(Image and design file data)

○ ○ ○ ○ ○ ○ ○

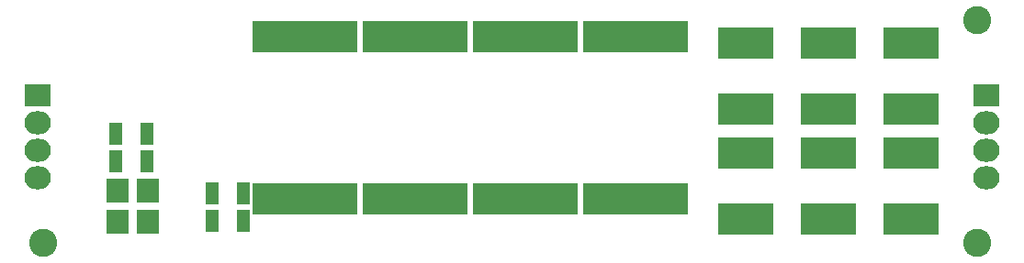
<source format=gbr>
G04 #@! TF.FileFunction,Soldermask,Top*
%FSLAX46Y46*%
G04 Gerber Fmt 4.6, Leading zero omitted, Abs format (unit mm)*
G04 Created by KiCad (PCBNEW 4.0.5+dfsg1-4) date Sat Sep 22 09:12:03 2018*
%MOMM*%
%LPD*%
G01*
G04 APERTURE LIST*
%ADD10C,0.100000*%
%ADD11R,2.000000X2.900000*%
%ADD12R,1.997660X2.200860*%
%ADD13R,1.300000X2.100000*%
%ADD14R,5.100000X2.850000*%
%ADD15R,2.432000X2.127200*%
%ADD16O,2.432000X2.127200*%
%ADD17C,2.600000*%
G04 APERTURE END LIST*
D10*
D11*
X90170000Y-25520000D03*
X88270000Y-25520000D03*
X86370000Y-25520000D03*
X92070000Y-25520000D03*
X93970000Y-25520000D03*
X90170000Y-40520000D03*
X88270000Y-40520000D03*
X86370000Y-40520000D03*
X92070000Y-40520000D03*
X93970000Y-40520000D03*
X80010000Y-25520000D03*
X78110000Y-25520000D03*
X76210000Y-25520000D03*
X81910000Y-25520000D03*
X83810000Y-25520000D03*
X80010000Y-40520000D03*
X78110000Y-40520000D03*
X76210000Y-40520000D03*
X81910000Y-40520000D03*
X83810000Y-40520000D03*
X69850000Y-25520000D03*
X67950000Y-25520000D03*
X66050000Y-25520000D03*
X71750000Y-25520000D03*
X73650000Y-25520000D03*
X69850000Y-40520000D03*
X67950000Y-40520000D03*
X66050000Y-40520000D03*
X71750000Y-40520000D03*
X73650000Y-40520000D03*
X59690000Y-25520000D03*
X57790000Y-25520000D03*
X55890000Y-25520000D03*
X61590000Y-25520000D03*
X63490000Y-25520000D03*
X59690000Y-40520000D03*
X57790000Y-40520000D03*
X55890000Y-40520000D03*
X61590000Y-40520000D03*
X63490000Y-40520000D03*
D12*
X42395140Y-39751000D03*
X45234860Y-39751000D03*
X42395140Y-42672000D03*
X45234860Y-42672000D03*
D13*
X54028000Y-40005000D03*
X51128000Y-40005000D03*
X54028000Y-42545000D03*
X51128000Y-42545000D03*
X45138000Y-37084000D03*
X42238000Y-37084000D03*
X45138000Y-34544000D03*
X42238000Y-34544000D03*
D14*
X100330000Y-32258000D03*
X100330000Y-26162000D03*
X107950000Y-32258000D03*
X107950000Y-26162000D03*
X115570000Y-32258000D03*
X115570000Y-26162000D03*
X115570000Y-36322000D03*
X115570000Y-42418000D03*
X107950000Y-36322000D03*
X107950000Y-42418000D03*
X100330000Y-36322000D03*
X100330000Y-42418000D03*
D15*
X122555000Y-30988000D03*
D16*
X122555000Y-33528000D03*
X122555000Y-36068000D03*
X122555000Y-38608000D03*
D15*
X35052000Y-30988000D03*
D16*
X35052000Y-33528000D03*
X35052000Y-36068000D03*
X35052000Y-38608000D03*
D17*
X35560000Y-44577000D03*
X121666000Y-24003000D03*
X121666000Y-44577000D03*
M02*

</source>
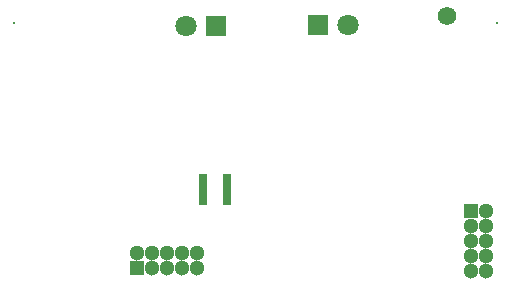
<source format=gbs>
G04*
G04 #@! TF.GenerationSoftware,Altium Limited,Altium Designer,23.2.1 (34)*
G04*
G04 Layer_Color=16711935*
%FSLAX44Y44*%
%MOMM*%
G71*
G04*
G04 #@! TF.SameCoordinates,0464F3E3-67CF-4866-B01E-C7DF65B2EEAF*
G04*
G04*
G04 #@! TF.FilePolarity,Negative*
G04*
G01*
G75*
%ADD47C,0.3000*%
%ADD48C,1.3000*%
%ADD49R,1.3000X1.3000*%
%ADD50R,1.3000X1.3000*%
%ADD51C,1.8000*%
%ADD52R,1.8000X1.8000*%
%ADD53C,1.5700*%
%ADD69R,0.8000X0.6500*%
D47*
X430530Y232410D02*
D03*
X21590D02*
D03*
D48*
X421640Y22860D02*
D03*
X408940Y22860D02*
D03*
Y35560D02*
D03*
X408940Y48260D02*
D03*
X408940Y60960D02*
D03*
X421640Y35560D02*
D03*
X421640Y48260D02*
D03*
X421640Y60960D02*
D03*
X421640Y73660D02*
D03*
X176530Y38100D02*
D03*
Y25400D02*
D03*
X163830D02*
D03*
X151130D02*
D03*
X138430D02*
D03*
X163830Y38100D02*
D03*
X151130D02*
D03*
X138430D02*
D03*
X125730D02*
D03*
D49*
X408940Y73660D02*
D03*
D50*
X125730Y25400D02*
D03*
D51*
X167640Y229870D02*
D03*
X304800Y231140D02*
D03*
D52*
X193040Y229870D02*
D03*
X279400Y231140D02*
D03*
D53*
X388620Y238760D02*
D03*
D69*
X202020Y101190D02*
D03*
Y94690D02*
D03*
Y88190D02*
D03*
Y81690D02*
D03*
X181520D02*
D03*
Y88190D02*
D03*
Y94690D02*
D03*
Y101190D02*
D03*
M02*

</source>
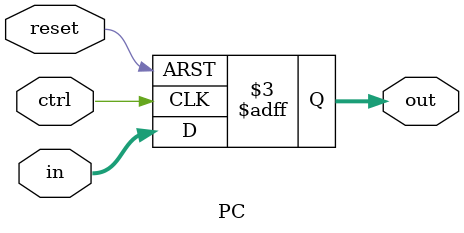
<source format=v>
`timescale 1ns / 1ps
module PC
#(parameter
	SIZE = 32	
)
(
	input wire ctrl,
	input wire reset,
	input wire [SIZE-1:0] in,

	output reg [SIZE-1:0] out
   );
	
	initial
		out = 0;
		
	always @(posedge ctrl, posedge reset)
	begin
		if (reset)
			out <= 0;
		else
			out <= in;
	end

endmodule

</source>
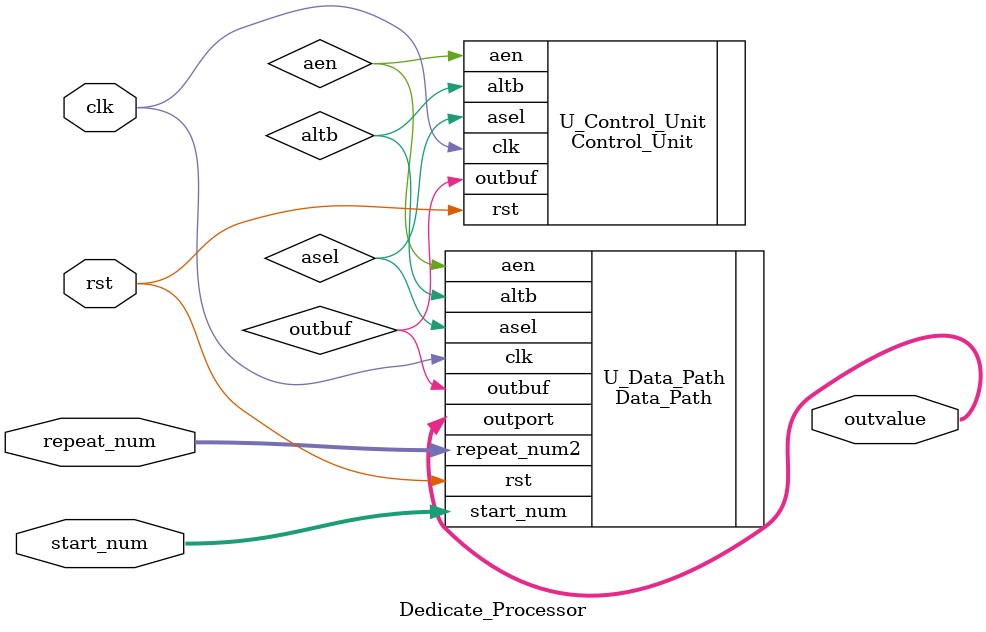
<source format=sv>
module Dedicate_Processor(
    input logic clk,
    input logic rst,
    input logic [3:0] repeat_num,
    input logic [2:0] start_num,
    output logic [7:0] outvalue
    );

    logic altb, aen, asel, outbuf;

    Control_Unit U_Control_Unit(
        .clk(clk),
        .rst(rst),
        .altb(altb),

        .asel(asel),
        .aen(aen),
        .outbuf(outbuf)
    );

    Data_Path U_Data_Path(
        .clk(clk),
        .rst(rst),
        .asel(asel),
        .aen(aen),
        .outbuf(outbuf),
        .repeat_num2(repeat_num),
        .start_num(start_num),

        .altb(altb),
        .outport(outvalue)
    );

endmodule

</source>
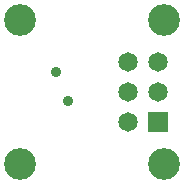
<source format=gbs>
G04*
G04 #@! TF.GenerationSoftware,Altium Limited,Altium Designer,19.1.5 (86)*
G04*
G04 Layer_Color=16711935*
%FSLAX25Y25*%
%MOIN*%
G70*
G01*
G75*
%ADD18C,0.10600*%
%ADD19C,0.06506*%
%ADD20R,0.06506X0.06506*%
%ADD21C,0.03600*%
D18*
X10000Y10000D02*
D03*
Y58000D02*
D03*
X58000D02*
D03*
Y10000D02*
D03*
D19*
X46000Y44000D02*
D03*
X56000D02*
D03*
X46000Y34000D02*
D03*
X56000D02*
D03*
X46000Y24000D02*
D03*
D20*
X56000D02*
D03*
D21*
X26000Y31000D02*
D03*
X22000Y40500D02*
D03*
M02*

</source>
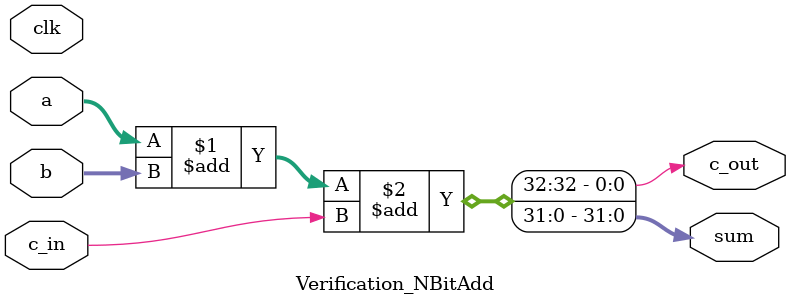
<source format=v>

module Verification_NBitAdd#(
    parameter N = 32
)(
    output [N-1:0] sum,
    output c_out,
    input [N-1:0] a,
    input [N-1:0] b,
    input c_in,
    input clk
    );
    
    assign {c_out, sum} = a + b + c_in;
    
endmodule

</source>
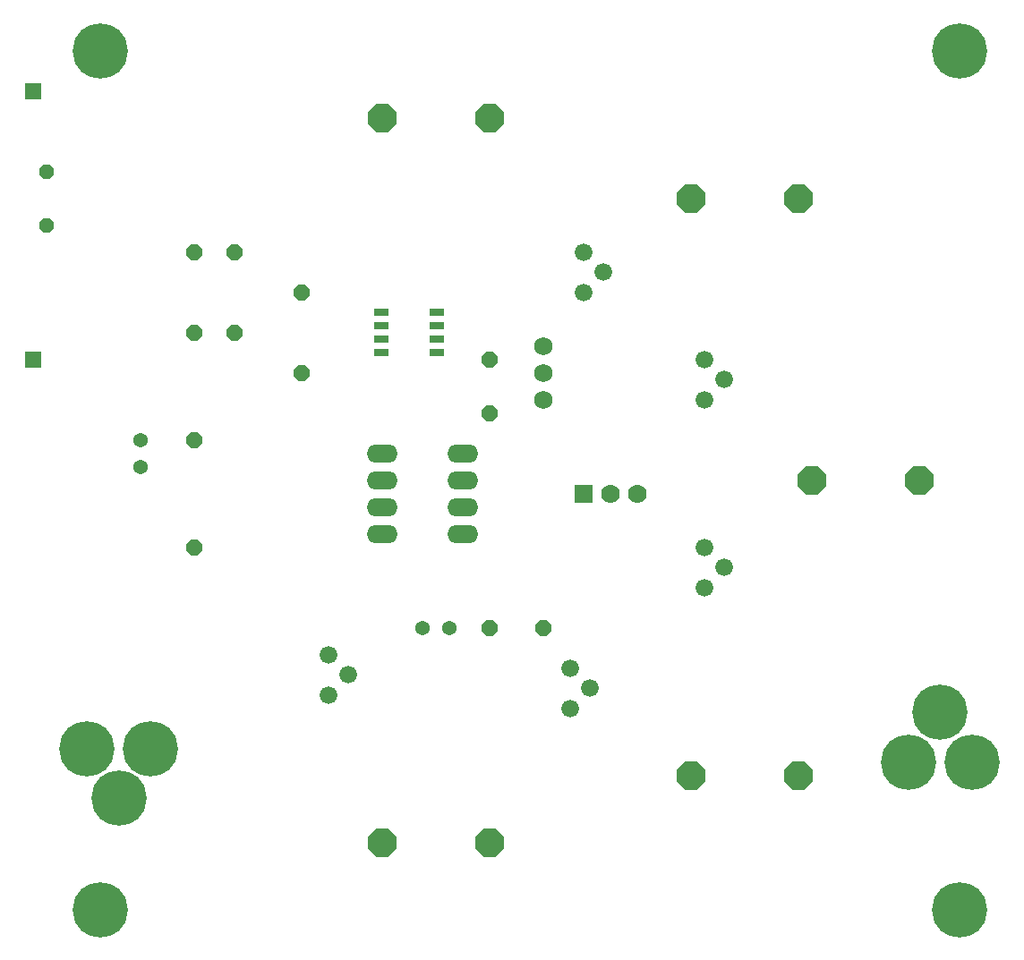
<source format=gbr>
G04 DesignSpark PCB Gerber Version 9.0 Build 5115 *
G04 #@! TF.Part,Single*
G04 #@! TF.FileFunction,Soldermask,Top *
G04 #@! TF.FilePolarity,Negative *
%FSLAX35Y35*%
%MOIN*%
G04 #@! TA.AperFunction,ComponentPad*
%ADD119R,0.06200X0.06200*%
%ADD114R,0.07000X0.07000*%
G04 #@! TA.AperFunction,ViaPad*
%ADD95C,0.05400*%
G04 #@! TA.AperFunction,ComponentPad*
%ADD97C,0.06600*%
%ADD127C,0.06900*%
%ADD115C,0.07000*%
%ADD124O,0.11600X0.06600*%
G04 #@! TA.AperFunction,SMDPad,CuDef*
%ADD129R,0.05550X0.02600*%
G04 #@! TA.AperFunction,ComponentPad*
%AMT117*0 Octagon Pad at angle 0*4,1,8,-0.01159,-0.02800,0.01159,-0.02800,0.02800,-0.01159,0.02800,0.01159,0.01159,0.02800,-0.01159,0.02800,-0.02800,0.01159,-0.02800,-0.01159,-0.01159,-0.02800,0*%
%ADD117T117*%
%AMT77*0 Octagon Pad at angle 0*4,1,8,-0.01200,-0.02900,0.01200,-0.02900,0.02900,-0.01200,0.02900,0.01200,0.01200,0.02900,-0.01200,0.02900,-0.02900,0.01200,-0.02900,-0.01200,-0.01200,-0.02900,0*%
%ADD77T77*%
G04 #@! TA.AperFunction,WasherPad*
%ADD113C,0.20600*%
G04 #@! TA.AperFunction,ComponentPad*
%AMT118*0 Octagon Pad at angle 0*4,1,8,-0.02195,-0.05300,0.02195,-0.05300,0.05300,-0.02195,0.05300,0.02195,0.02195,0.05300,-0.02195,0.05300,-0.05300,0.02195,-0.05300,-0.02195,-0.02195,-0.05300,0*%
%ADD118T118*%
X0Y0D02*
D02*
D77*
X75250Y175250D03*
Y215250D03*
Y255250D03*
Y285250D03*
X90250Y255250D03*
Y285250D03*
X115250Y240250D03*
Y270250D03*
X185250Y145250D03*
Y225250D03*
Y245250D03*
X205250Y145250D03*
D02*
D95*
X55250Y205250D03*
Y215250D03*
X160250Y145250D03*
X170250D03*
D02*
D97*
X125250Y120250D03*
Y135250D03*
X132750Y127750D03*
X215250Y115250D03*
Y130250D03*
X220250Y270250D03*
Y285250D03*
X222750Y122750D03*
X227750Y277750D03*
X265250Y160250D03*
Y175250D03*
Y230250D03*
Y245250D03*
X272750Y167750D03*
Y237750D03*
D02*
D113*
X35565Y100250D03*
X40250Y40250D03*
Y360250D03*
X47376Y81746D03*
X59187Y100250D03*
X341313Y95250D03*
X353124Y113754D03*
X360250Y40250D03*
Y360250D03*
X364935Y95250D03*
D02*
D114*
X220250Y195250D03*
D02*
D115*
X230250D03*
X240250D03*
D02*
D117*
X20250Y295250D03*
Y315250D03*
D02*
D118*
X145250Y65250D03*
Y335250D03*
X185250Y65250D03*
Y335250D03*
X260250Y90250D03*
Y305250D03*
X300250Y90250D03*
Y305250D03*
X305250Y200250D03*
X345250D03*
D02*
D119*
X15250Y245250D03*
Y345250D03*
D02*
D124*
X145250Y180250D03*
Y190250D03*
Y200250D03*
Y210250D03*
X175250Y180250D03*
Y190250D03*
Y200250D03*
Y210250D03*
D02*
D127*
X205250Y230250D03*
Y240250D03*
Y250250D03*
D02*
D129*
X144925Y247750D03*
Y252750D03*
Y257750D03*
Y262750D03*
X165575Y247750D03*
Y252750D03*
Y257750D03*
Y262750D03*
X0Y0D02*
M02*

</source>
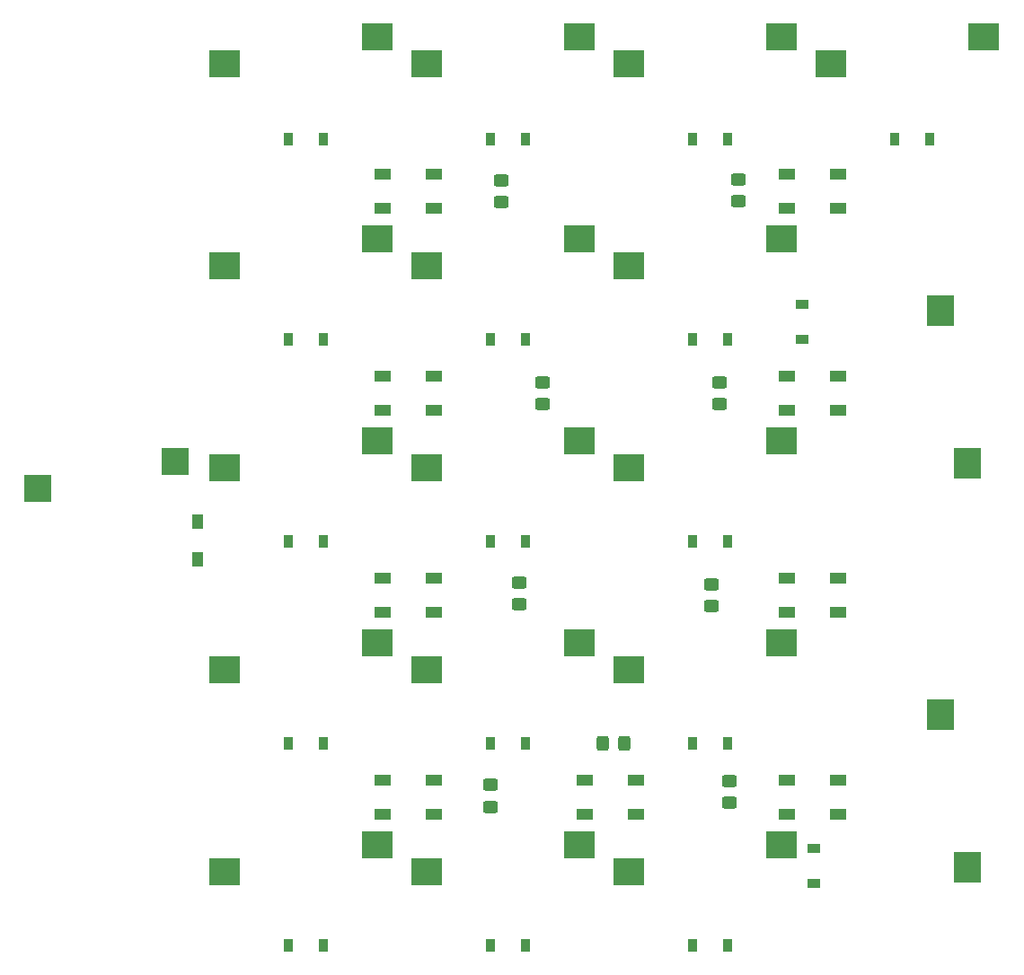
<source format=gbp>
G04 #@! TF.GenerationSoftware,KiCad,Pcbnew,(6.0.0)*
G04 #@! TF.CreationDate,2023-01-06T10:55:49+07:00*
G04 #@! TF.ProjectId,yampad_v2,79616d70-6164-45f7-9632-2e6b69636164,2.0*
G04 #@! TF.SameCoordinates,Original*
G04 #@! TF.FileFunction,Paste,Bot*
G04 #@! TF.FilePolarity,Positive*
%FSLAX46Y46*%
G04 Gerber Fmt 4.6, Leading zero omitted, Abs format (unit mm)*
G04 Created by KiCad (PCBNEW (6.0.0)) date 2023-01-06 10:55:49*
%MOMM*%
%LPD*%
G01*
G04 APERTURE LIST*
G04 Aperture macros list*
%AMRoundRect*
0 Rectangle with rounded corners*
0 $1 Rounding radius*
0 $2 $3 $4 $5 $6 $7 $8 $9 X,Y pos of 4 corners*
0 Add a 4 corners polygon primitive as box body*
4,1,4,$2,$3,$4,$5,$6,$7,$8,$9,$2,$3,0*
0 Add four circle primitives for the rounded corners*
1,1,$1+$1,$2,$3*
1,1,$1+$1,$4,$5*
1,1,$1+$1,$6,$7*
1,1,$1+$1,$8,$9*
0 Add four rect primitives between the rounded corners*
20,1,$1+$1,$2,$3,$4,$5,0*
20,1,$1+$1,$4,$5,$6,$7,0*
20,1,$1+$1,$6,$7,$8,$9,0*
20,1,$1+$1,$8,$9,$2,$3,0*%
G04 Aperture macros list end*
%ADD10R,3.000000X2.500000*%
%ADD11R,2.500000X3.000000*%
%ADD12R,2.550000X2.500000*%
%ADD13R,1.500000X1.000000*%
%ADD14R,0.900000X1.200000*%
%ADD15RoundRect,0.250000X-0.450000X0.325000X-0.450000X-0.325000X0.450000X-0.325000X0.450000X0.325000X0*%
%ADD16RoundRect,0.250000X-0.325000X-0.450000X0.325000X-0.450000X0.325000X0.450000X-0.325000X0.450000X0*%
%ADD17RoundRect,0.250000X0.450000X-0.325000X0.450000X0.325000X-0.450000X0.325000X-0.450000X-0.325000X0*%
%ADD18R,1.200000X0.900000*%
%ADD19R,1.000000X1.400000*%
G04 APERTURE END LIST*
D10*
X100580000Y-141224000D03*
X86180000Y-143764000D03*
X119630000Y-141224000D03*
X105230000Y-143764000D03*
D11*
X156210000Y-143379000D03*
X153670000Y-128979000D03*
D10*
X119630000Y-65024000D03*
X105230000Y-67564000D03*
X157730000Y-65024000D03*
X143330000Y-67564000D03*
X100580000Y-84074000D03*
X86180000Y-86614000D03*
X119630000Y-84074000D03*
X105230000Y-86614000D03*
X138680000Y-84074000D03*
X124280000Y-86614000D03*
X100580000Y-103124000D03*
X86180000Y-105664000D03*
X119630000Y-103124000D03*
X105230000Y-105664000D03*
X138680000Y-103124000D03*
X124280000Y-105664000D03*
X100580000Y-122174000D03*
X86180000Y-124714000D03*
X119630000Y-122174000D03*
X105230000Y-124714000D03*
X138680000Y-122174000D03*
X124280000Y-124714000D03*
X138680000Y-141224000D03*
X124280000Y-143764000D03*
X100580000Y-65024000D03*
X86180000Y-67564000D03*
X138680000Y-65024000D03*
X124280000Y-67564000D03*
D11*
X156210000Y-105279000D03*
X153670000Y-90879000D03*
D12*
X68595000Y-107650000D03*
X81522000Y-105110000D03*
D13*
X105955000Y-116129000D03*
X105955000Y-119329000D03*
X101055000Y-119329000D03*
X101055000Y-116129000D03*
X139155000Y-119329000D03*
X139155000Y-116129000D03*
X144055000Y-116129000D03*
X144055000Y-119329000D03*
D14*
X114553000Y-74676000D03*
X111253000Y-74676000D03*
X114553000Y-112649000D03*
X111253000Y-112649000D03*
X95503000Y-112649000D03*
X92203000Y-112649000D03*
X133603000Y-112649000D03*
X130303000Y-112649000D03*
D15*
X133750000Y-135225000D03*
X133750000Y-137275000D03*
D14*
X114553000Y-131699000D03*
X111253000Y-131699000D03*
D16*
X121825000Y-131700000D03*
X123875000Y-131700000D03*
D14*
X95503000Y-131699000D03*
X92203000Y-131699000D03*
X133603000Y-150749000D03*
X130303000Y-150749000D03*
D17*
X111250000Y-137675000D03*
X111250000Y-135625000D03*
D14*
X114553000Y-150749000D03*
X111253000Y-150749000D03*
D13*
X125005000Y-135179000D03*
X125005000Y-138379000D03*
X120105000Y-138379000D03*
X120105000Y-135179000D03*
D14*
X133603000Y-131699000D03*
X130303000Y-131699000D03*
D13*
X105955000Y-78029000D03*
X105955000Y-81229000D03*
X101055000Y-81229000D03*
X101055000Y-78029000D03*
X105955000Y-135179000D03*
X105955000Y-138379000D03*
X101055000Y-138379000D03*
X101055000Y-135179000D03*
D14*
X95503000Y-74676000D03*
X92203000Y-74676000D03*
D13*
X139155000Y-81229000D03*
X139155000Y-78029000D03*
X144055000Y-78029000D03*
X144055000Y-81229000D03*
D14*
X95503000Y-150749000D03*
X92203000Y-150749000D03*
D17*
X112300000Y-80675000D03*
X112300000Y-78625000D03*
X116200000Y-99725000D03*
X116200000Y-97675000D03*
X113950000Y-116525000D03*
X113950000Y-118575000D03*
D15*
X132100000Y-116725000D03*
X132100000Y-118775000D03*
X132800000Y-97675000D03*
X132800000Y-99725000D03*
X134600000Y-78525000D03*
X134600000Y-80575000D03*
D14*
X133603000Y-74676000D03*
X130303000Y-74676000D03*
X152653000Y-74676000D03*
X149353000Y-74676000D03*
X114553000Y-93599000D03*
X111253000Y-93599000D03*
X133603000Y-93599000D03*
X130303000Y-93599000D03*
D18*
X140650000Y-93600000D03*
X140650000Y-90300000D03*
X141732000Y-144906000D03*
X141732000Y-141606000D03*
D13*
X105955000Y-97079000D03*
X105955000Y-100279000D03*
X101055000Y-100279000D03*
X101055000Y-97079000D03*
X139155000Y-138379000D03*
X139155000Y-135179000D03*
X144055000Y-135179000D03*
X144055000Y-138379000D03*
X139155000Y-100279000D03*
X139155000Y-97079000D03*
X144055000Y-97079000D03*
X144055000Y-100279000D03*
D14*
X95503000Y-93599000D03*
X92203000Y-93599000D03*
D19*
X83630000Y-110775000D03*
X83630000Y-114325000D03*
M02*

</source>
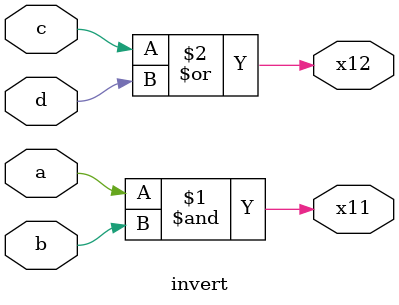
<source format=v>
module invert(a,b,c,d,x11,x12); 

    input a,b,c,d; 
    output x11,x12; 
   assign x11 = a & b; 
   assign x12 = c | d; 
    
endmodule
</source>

○ ○ ○ ○ ○ ○ ○

◆ Task to complete: Where does the word "ctrl" occur in the data? Copy every line that has it.

◆ Your response:
	input wire ctrl,
	always @(posedge ctrl, posedge reset)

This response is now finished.